Document:
[BEGIN]

“It’s boring being hotter and smarter than all of your classmates” 16 year-old rich kid Maddie tells us between selfies and tarting up for a night’s clubbing with a promoter close to three times her age. The youth has blood red fingernails, a skimpy black dress on beneath her school uniform, and a mean streak as wide as the Hudson river. Blunt, picky, and sarcastic, Maddie, in the form of New York-born writer and performer Eleanor Greene, is nothing less than a fully rounded and deliciously watchable teenage uber-bitch. Think a nastier, darker, and more twisted fugitive from Hollywood hit movie Mean Girls.

Maddie’s new best friend forever is 15 year-old Maria who is middle class and lives in a humble apartment in Brooklyn. Maria has the kind of mum “who encourages kindness and doing the right thing”, neither of which is an asset to Maddie’s money-grubbing mind. Her own mum is a hedge fund titan whose parenting style involves a personal social media manager and random checks on Maddie’s Amex statement (charges for anything other than high-end clothes invite red flags).

[END]

Given entries:

[BEGIN]

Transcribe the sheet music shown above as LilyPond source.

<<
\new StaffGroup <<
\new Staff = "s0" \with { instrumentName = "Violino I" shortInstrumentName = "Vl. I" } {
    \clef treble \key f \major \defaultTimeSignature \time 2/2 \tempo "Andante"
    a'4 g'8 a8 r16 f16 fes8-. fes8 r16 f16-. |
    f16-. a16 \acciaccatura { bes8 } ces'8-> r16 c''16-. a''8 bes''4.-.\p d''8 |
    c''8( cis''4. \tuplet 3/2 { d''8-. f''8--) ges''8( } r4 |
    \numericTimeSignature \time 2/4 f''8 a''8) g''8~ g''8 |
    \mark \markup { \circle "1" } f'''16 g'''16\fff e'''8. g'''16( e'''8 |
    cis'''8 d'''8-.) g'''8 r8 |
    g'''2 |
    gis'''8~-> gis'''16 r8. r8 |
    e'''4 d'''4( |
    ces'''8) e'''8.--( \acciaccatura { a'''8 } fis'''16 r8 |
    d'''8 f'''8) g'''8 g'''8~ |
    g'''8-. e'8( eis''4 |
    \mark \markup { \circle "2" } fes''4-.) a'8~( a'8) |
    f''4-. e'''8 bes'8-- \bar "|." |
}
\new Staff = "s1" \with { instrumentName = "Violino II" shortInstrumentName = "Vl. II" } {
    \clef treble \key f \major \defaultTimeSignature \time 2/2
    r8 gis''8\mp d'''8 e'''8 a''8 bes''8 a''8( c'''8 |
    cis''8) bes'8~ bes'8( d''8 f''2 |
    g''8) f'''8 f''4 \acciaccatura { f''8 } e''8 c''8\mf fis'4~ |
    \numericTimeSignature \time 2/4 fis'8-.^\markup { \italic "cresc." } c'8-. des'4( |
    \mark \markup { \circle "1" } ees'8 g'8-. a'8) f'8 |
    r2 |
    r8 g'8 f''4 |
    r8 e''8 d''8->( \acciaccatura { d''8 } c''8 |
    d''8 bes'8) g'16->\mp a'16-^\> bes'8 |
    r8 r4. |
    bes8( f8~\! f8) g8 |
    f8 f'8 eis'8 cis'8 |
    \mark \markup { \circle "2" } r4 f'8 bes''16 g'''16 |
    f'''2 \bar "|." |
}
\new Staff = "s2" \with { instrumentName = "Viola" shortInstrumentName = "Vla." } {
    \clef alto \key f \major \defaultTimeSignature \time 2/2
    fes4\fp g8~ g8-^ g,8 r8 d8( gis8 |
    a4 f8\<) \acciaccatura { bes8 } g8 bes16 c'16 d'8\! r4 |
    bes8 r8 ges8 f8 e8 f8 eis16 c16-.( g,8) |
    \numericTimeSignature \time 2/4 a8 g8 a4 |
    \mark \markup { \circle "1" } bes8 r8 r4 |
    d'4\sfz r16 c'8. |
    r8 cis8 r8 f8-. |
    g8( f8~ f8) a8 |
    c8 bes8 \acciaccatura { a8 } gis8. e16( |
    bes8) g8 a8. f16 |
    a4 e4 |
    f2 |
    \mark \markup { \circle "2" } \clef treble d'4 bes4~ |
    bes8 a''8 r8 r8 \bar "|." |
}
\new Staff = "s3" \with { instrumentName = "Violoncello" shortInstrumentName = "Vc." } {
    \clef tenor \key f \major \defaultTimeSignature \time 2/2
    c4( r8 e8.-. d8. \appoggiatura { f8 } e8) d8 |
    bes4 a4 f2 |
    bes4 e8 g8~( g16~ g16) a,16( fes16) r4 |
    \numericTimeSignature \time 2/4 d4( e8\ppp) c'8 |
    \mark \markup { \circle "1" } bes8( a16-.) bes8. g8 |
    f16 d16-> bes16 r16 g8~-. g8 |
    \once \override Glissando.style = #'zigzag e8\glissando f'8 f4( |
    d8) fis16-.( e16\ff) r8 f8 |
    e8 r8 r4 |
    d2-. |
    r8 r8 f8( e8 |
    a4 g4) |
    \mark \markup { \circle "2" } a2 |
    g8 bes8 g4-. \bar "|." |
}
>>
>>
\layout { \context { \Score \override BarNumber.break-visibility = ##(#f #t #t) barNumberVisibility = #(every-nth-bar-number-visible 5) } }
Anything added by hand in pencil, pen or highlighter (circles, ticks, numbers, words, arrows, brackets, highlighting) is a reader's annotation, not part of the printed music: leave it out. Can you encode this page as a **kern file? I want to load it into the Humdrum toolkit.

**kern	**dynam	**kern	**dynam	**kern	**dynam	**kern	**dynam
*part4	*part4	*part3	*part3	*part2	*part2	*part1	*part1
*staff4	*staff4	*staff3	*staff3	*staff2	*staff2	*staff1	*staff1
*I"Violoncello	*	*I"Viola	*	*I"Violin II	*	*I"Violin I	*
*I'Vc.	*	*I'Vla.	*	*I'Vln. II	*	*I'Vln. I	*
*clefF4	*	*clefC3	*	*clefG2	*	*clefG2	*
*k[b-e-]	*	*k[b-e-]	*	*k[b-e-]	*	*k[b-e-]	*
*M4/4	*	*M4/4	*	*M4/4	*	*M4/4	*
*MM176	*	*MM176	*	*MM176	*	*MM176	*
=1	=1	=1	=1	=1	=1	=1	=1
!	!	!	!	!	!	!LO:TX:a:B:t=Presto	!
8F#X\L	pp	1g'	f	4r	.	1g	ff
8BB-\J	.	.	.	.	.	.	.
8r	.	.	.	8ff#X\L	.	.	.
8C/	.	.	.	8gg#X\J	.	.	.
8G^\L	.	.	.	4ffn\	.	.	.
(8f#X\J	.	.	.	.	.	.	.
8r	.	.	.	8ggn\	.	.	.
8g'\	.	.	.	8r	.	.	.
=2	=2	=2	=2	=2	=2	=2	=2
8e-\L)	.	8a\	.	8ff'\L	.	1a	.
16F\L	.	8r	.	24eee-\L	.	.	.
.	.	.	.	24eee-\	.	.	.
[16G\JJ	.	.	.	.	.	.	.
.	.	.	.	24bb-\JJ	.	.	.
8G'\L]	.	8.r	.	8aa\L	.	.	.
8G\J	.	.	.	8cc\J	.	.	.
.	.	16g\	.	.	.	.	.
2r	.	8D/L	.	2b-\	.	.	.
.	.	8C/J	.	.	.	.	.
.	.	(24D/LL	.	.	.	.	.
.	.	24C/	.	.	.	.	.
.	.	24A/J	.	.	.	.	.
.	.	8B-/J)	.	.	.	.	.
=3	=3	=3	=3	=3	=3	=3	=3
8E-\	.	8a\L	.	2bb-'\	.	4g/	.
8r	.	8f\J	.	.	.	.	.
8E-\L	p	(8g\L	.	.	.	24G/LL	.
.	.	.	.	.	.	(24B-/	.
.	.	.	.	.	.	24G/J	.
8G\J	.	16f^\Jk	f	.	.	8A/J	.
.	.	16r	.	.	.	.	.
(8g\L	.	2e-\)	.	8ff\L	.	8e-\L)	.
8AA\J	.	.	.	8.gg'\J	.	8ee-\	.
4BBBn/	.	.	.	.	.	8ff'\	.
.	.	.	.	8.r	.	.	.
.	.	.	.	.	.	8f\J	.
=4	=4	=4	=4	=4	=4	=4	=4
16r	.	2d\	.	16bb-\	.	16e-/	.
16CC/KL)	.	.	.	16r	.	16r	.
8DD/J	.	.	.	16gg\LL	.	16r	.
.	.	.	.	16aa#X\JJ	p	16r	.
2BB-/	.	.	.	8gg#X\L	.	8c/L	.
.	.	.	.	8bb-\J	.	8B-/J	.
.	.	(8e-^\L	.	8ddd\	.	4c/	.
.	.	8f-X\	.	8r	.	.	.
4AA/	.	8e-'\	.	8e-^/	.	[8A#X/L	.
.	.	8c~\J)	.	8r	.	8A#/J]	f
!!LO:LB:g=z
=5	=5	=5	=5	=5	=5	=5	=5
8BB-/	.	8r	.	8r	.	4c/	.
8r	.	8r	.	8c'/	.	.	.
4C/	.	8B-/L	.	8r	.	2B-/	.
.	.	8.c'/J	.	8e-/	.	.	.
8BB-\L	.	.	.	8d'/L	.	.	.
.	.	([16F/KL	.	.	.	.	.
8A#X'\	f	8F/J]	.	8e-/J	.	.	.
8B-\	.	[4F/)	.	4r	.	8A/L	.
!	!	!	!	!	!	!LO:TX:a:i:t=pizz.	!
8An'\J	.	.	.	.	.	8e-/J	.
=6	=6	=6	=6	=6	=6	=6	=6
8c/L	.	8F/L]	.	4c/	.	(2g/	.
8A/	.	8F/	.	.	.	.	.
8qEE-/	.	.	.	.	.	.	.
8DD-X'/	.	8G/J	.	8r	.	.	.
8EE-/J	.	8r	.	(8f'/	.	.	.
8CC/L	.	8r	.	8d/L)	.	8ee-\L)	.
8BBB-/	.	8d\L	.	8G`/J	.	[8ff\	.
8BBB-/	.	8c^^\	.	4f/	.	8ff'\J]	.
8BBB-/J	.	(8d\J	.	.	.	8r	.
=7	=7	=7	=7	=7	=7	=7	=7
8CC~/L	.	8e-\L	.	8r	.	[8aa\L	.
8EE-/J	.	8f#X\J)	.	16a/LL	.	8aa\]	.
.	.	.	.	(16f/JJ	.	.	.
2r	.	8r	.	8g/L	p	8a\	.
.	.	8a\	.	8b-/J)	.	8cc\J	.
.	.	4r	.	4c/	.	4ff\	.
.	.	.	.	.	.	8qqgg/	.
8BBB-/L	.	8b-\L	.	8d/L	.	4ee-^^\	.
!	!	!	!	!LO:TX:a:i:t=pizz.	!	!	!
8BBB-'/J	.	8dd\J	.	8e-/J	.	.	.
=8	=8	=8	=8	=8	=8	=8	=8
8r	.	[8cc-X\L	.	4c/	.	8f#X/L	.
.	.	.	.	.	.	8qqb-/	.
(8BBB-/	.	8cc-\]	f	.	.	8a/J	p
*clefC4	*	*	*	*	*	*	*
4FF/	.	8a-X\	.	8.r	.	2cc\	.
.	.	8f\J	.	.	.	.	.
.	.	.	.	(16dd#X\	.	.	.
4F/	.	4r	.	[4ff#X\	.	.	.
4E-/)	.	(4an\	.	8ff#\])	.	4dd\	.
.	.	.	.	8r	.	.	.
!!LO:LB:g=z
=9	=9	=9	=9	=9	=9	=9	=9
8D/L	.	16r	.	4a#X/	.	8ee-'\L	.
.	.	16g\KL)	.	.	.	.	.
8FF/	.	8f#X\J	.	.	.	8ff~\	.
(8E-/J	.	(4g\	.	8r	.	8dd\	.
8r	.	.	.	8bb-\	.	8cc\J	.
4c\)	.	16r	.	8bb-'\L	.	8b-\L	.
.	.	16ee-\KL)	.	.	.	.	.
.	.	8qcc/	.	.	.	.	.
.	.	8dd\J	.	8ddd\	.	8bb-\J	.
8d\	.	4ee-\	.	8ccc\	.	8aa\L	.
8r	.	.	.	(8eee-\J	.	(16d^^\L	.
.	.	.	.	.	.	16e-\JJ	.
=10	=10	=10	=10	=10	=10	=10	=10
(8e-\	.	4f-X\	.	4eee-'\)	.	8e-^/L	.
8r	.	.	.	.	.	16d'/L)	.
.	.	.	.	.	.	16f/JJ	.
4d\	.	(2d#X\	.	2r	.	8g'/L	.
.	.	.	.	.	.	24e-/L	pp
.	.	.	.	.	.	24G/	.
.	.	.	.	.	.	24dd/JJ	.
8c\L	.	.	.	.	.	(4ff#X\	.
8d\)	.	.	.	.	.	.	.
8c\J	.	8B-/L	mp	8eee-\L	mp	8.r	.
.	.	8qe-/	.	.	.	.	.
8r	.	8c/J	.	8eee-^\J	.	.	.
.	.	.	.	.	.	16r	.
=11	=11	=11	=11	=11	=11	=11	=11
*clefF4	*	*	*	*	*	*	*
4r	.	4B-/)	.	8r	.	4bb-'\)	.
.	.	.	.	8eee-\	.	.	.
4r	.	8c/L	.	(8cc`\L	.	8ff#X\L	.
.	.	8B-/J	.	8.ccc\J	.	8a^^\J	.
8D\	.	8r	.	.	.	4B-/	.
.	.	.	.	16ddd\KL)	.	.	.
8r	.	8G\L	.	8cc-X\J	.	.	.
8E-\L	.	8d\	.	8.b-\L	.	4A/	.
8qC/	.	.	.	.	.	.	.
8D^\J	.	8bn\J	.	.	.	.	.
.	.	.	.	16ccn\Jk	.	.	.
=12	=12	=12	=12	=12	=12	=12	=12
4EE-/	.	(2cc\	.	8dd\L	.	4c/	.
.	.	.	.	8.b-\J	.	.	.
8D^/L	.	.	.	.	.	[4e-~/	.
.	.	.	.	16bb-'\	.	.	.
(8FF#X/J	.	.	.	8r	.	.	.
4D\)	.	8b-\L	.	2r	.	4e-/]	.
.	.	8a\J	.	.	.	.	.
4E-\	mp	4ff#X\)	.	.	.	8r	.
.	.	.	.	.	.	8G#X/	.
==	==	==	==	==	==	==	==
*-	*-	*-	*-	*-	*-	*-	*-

[END]

Tasks and exercises:
a - Please translate this sentence from the review into Spanish: "Maddie’s new best friend forever is 15 year-old Maria who is middle class and lives in a humble apartment in Brooklyn."
b - Write out, word for word, the part of the review that opens with the words containing "Maddie’s new best" and closes with "invite red flags).".

Answers for this exercise:
a - La nueva mejor amiga para siempre de Maddie es Maria, de 15 años, que es de clase media y vive en un modesto apartamento en Brooklyn.

b -
Maddie’s new best friend forever is 15 year-old Maria who is middle class and lives in a humble apartment in Brooklyn. Maria has the kind of mum “who encourages kindness and doing the right thing”, neither of which is an asset to Maddie’s money-grubbing mind. Her own mum is a hedge fund titan whose parenting style involves a personal social media manager and random checks on Maddie’s Amex statement (charges for anything other than high-end clothes invite red flags).